Viral infections, including colds, flu, or viral pneumonia, can trigger or aggravate asthma, particularly in young children. The infections can irritate the airways (nose, throat, lungs, and sinuses), which in turn can trigger asthma flare-ups.
Another condition, sinusitis — an inflammation of the sinuses that are found behind the nose — is a common childhood condition that may be overlooked in its role as a trigger for asthma symptoms. Sinusitis may follow a cold or upper respiratory condition in a child, or accompany untreated nasal allergies. With sinusitis, mucus may linger in the nose — along with large groups of bacteria that encourage infections.
To avoid these infections, your child should think prevention:he should remember to wash his hands to prevent transmission of viruses. Also, you should think flu shot in the fall for your child.
Asthma symptoms such as coughing, wheezing, or difficulty breathing — especially in infants and children — may be triggered by food allergies. For some children, eating certain foods (such as milk, eggs, peanuts, tree nuts, soy, wheat, fish, and shellfish) or various food additives (such as sulfites or MSG) can trigger symptoms.
Determining if an allergy to various foods exists requires using a medically supervised test where food is eliminated from the diet and a child's symptoms are monitored. Sometimes, though, the results may reveal false positives — indicating that the food is causing problems for the child when it is not.
If diagnosed with food allergies, avoid the identified foods that cause symptoms. Make sure you or your child inquire about ingredients when eating out and read food labels carefully. The best way to treat food allergy is to avoid the specific foods that trigger the allergy. This means becoming familiar with corresponding names for foods:For instance, “gluten” may mean “wheat.”

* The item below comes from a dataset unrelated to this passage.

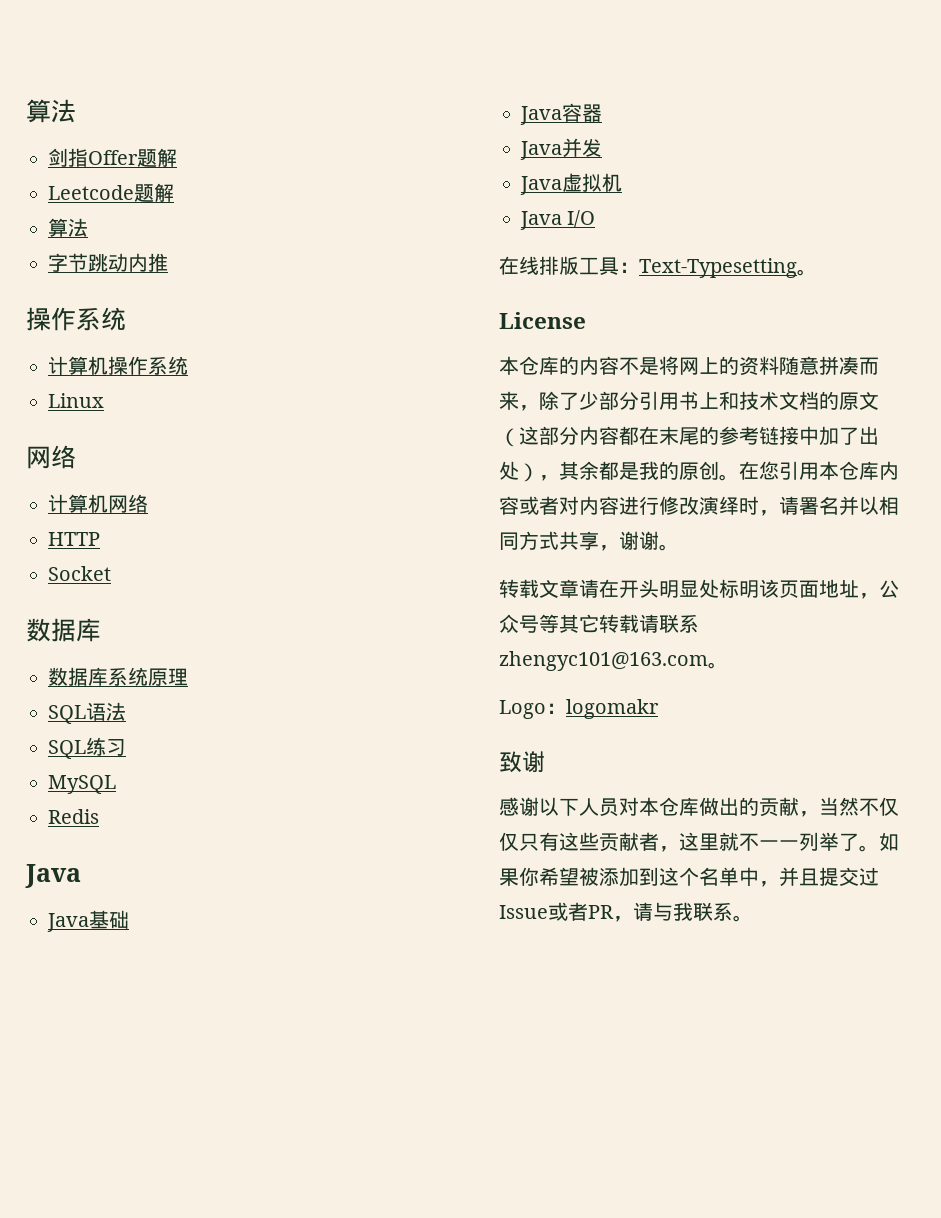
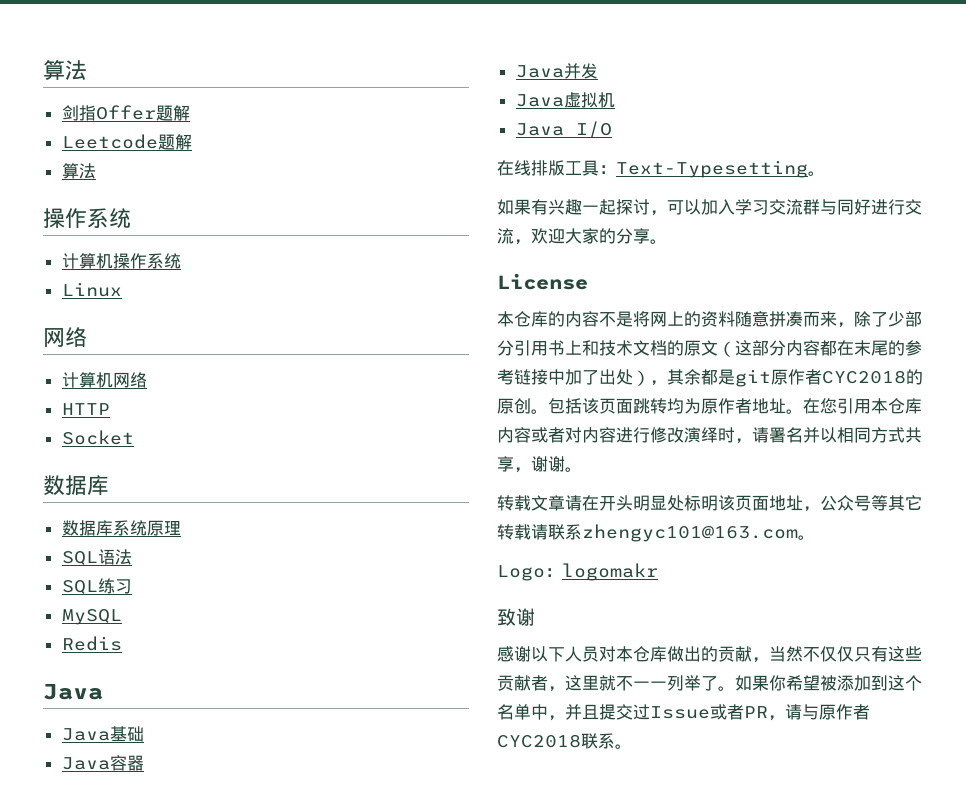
[48,253,168,272] // 字节跳动内推 -> (96, 171) none
(817, 272) none -> [497,199,922,216] [497,228,667,245] // 如果有兴趣一起探讨，可以加入学习交流群与同好进行交流，欢迎大家的分享。
[639,461,719,480] 我的原创 -> [735,369,923,387] [497,398,786,414] git原作者CYC2018的原创。包括该页面跳转均为原作者地址
[673,902,693,921] 我 -> [819,704,870,720] [497,734,581,748] 原作者CYC2018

Anxiety or stress by themselves do not trigger asthma symptoms but can intensify them. However, these emotions may lead to greater fatigue and cause greater difficulty in coping with the asthma episode. Also, laughing, crying, and yelling can sometimes lead to airways tightening up — triggering an asthma episode.
Making sure your child has adequate rest, proper nutrition, and exercise — in addition to learning relaxation techniques — can help promote better well-being and better asthma management.